Procedure: Lumbar Selective Nerve Root Block (SNRB) 
Next, I advanced a 22-gauge spinal needle, directed at the 12 o'clock position of the pedicle in a straight AP orientation of the fluoroscopy unit. After negative aspiration for blood or CSF, I injected 3cc 1% PF Lidocaine with 40mg DepoMedrol on the right at S1. 
The patient tolerated the procedure well and there were no adverse events noted.  





Assessment 
Lumbar Radiculopathy 724.4



Plan 
Orders: Lumbar epidural steroid injection (62311) - - 05/09/2013 
Fluoroscopic Guidance (77003) - - 05/09/2013 
Lumbar selective nerve root block (64483) - - 05/09/2013 
Instructions: Schedule #2. 
Disposition: Call or Return if symptoms worsen or persist.


----------



## dwaldman (May 10, 2013)

I would write NCCI and ask them when it is appropriate to add the 59 to 64483 when performed 62311. 

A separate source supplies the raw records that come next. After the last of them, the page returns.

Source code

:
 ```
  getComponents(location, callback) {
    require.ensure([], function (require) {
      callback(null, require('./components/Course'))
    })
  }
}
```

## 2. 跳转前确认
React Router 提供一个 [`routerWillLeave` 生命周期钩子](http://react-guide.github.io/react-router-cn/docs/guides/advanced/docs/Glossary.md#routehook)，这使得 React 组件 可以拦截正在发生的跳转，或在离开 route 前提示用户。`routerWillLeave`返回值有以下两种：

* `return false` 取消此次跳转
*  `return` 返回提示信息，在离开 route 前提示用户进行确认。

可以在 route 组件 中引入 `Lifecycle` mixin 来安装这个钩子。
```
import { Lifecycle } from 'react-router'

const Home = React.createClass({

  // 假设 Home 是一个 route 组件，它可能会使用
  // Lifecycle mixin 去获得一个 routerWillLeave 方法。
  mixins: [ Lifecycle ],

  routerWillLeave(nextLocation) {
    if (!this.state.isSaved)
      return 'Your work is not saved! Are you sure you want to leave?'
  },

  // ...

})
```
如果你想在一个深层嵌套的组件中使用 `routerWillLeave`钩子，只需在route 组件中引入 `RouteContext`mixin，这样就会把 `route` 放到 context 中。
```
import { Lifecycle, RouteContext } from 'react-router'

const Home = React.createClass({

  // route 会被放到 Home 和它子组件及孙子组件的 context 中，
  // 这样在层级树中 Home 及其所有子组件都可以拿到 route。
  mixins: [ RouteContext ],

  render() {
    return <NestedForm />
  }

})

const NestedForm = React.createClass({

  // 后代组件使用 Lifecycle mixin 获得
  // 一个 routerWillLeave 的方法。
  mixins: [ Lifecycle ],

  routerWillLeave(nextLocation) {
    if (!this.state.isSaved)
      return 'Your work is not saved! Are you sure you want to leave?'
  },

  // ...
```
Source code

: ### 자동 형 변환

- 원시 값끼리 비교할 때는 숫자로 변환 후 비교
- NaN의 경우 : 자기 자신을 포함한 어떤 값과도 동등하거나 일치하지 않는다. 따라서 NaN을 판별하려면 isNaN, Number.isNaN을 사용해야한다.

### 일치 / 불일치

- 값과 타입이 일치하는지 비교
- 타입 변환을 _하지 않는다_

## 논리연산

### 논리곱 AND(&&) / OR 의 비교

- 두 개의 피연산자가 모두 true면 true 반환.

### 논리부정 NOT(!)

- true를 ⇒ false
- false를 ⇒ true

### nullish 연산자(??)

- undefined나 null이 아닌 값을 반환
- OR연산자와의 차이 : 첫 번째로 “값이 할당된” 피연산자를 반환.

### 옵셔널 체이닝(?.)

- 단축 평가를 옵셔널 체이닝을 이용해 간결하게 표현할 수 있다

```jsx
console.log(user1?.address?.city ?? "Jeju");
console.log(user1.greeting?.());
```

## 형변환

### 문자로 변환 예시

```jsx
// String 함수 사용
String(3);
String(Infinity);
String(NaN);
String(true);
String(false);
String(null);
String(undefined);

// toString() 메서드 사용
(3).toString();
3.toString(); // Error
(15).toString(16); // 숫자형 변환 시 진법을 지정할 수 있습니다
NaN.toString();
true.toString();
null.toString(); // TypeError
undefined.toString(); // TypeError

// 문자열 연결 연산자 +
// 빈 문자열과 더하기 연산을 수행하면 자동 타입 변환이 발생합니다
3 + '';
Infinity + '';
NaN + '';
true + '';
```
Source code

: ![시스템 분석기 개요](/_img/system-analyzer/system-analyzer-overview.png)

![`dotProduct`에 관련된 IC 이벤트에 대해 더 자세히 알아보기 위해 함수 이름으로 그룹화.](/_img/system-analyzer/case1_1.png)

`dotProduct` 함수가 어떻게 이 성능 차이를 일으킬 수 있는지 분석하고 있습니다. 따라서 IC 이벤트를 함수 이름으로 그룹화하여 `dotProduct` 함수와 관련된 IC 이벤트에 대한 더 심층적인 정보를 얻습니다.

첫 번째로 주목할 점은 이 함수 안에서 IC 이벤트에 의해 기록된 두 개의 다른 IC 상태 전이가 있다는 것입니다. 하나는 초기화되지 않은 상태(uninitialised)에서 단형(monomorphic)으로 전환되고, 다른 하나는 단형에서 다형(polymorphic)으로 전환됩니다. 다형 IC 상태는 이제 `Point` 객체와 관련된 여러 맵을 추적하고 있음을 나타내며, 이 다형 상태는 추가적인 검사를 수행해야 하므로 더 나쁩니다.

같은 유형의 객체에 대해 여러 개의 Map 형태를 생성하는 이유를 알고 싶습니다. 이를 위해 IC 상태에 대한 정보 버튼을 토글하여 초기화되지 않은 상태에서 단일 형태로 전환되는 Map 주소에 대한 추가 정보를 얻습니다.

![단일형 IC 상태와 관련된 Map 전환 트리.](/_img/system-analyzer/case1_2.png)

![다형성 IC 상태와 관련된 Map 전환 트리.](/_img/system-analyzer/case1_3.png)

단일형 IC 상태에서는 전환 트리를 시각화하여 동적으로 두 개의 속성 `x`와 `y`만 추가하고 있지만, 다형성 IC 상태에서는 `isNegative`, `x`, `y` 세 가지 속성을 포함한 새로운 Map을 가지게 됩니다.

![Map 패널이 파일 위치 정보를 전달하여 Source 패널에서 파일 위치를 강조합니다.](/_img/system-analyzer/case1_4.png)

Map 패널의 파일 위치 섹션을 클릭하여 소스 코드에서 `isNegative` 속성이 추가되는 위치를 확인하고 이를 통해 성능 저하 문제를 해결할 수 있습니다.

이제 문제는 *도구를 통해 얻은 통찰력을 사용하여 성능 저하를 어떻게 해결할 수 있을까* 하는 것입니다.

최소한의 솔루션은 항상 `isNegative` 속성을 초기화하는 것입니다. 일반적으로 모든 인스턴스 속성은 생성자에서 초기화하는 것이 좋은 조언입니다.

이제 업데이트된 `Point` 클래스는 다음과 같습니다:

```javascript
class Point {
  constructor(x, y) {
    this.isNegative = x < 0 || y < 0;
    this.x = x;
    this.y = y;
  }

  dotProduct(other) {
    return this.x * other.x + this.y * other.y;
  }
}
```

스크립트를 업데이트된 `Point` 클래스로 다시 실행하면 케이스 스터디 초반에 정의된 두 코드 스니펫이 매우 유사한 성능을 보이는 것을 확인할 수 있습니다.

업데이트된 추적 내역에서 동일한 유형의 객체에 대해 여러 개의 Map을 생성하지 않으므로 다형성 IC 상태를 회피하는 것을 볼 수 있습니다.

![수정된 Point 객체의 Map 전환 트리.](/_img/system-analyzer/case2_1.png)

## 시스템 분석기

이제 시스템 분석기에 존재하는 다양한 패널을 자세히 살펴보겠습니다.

This web page provides information to providers on Medicare's NCCI edits but does not address specific NCCI edits. If the viewer has concerns about specific NCCI edits, he/she may submit comments in writing to:

National Correct Coding Initiative
Correct Coding Solutions LLC
P.O. Box 907
Carmel, IN 46082-0907

Attention:  Niles R. Rosen, M.D., Medical Director and Linda S. Dietz, RHIA, CCS, CCS-P, Coding Specialist

Fax #:  317-571-1745


----------



## bethh05 (Nov 3, 2015)

I know this is a little late, but if these procedures are performed at the same level they are not separately reported. This is a very helpful link: 
http://www.beckersasc.com/docs/june...s/Sa_a1015_15_CPT_and_Coding_Issues_Ellis.pdf


----------